I have had some outrageous cases of custodial parents who have been defying the courts for nearly three years. When once or twice the non-custodial parent—because the child has been sick or there has been a suggestion of some form of abuse—has held the children for two or three days, the custodial parent never seems to have any trouble getting legal aid to have the children returned. Yet, when the boot is on the other foot and the custodial parent is defying the court on an ongoing basis, sometimes for two and three years at a time, nothing ever happens.
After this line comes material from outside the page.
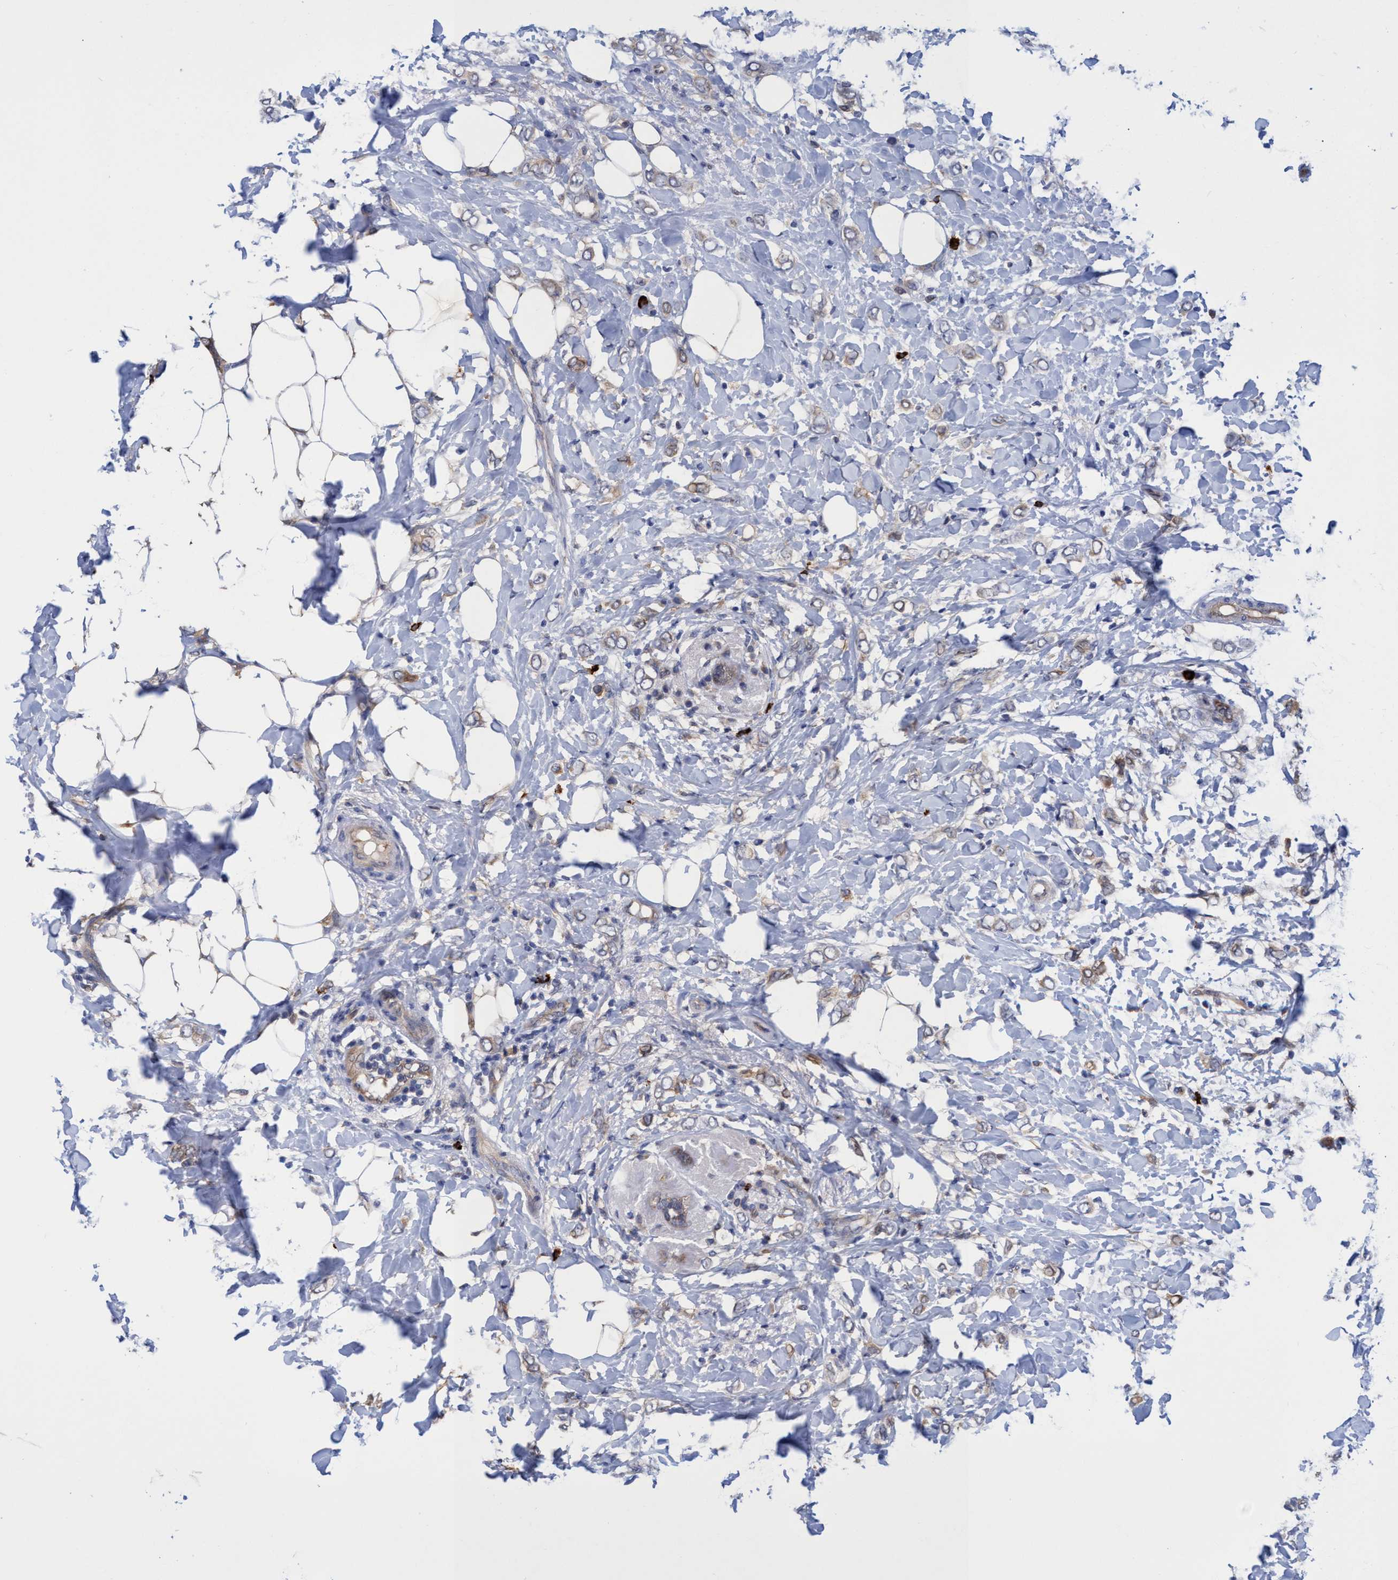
{"staining": {"intensity": "weak", "quantity": ">75%", "location": "cytoplasmic/membranous"}, "tissue": "breast cancer", "cell_type": "Tumor cells", "image_type": "cancer", "snomed": [{"axis": "morphology", "description": "Normal tissue, NOS"}, {"axis": "morphology", "description": "Lobular carcinoma"}, {"axis": "topography", "description": "Breast"}], "caption": "The histopathology image demonstrates a brown stain indicating the presence of a protein in the cytoplasmic/membranous of tumor cells in breast lobular carcinoma. The protein of interest is stained brown, and the nuclei are stained in blue (DAB (3,3'-diaminobenzidine) IHC with brightfield microscopy, high magnification).", "gene": "PNPO", "patient": {"sex": "female", "age": 47}}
For that reason, I would like to touch briefly, in the few minutes remaining to me, on the proposal put up by the Attorney-General for the establishment of a federal magistracy. I am a great supporter of this, and we actually debated this in the context of a similar debate in this very chamber in the dying stages of the last parliament. The former member for Dickson, himself a barrister, made some very good suggestions about this. If we had federal magistrates, some of those orders that are being abused could be rectified very quickly. Solicitors' expenses would be reduced; barristers would be less likely to be needed to be briefed; waiting times would be lessened; legal costs and costs incurred through litigation would be kept to a minimum; access to magistrates in regional areas would save litigants having to travel. I hope that when the Attorney-General brings in his legislation we get a degree of bipartisanship about this because I think it is urgently needed. If we could get very clear-cut rules that both sides have to abide by, we would get a much better result in this matter.

I have exhausted my 10 minutes, Madam Deputy Speaker, and I know that the minister wants to wind up this debate, so I will conclude on that and commend the bill to the House.